Categories
Common Core Problems Legislative Updates Student Data & Privacy

Gov. Snyder is Outsourcing Student Data

Are you and your children tired of all the high-stakes testing being done in school?  Do you want to provide input on the new computer-adaptive Smarter Balanced Assessments aligned with the Common Core that are coming to your local school?  There will be a public session on the assessments this Wednesday,  Sept 10, 2013.    But you’ll have to get your travel plans in order quickly because  the public meeting is in Los Angeles, California.   At this point, you are probably wondering why anyone would hold a public meeting in California to discuss Michigan assessments?  Good question.

Simply put, because Governor Snyder has outsourced education.   But don’t worry Governor Snyder told us at his live town hall in Grand Rapids, “it’s evolving….we haven’t ceded control of everything…we have a voice at the table.”  The tests are now controlled by a multi-state consortium with federal oversight, and Michigan has one vote in major decisions.

In 2012,  Michigan joined the Smarter Balanced Assessment Consortia (SBAC),  a state-led consortium, with a “consensus” form of governance.   Michigan is a “governing state” in the SBAC.  In practical terms, that means Michigan traded complete authority over assessments for “one vote through its designated representative” in a 23 state consortium.   All decisions are made by “consensus.”  Evidently, the consensus decided that Los Angeles is a better location for a public meeting than Lansing.

What makes the location of the SBAC public meeting even more frustrating is that one of the agenda items to be discussed is data privacy.   By joining SBAC,  Governor Snyder outsourced the education data of your children. By agreement, confidential student-level data is now open to the federal government and third-party education stakeholders.

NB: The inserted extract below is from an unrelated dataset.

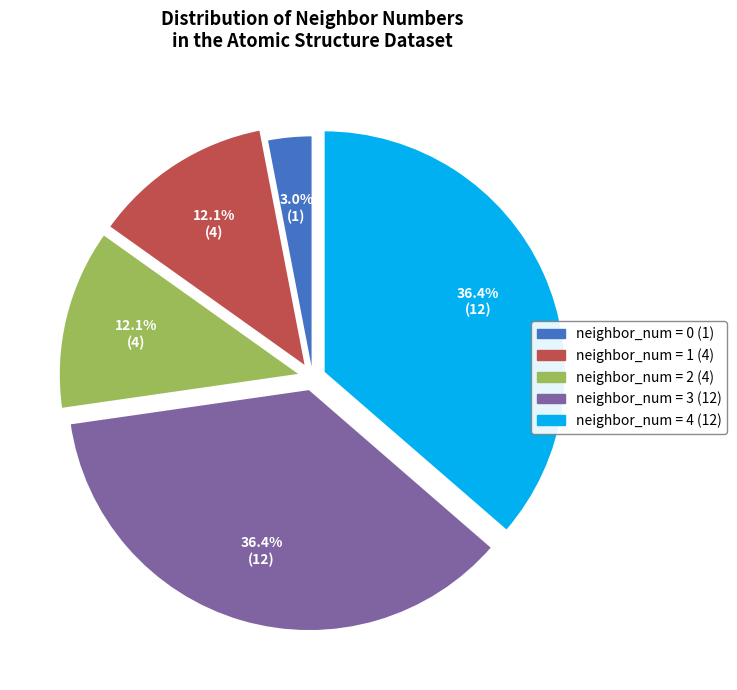

What is the total percentage of neighbor_num = 3 (12) and neighbor_num = 1 (4)?

48.5%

Truth in American Education explains,

The Race to the Top (RTTT) Assessment Program awarded grants to PARCC and SBAC to develop assessments aligned to the CCSS. They each have an identical cooperative agreement….You can download the Cooperative Agreements from the Race to the Top Assessment Program Awards page.  Consortia member states are bound by the terms of these agreements. Are there terms in these agreements parents should be concerned about? YES!

Item 6 on page 10 reads:

6) The Grantee must provide timely and complete access to any and all data collected at the State level to ED or its designated program monitors, technical assistance providers, or researcher partners, and to GAO, and the auditors conducting the audit required by 34 CFR section 80.26.

If asked, your state officials may deny the Common Core requires the state to share student data with the federal government. While they may not be lying to you they aren’t being entirely honest as a result of semantics. Instead of the state sharing data it is the consortia providing access. The state isn’t required to share student-level data through the Common Core. The consortia are required to “provide timely and complete access to any and all data collected at the state level” to the federal government. So even the consortia are able to deny they are sharing student data with the federal government. They aren’t sharing in the sense of giving, rather they are providing access so the federal government can reach in and take whatever data they want whenever they want.

This is wrong! The public isn’t allowed to see President Obama’s transcripts but the feds and private interests are allowed access to your students’ data.

Governor Snyder and the Obama administration can’t hide behind FERPA either.  In 2011, acting without the authorization of  Congress the Dept. of Ed. weakened the FERPA law to allow  private sector access to confidential student data.   It’s time to call their bluff.   Common Core isn’t about raising the bar for students but raising the level of control from the state to the federal level

Michigan lost more control  when the US Dept. of Ed. announced that it will provide a technical review of development for the consortia of states.   The feds know that what is tested is what is taught.  It is obvious that the feds are angling for control of the testing.

Governor Snyder is outsourcing student assessment and data to a consortium with federal oversight.

So will the public hearings of the consortia eventually be held in DC under the oversight of the Secretary of Education?  What are the feds and the private sector doing with your student’s confidential data?  Who is the Michigan representative in SBAC, voting on our behalf?   With that much power, shouldn’t that be an elected position accountable to the people?

This is getting absurd!  The federal government should not be overseeing the assessments.  Student-level data should not be open to the feds and just about everyone else.  And we shouldn’t have to fly to California or DC to express our opinion on assessments to anonymous unelected bureaucrats.